November 16, 2022
I’m really disappointed that being a student was a personal means to an end before it looked like a worthwhile journey on its own – learning that is. Although I’m relatively young, I’m somewhat disappointed that I didn’t reach this resolution sooner. At a point where my brain was more malleable. My environment was more conducive to learning weird topics in disparate fields. At a time before the transactional benefit of “contributing to society” felt so totalizing.
I was tempted to plan my future degree to a T, optimizing my credit hours. Efficiency so I could spend the latter half of my four years in interviews and tailoring my resume for jobs. Doing classes in my first year that I knew I could do well in, with content covering work in research that I already have experience supporting; so, that I can finesse a really great research internship. So I can get into a really good graduate school program. So that I could do something?
Ultimately, I don’t hold this notion of planning, optimizing, and scheduling to be appealing anymore. Learning as a virtue seems valuable enough, that working towards this aim, with a career being instrumental seems worthwhile.

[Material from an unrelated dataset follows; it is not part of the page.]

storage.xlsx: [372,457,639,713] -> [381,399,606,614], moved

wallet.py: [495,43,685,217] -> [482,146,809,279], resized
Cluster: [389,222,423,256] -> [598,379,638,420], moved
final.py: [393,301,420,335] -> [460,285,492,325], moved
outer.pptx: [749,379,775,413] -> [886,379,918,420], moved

At ESPR, I sat in on a class. In this class, we discussed what it meant to be on rails. At some point during the liberties of early childhood, we’re exposed to tracks. Tracks that through liberal paternalism, incentives and social pressure, we’d be pushed towards. Many of us were told that not only did these tracks exist, but that we would be really good at being on them: with our grades, extracurriculars and glowing teacher recommendations to prove it. This class was a verbal expression of something I always felt to be true. That there were other ways to approach life. Off-rail paths meant that you could move in any direction in ‘n’ dimensions – magnitude and direction at your discretion. This seemed right, but looking around at those who were not currently on rails, new rails began to emerge. Goodhart-ing at its finest. Although I don’t think illegibility is something to hold as a career value on its own, it’s something I want to pursue.

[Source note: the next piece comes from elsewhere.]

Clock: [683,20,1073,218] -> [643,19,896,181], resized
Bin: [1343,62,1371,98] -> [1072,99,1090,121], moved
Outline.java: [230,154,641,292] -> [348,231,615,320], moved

Growing up, I dabbled in this. Choosing the areas of lowest concentration – knowing that an ability to emerge into my own was possible with a lot less friction. Although, generally this means that you face the trade-off of interestingness and legibility. For the trailblazers in their respective fields, they were originally drawn to their fields of study for their interestingness but their legibility to the outside world likely “suffered” as a result. Fewer people in their social circles understood their “whys” and as such, they were the outsiders amongst their peers, but still managed to push frontiers – (mainly) benefiting society as a whole.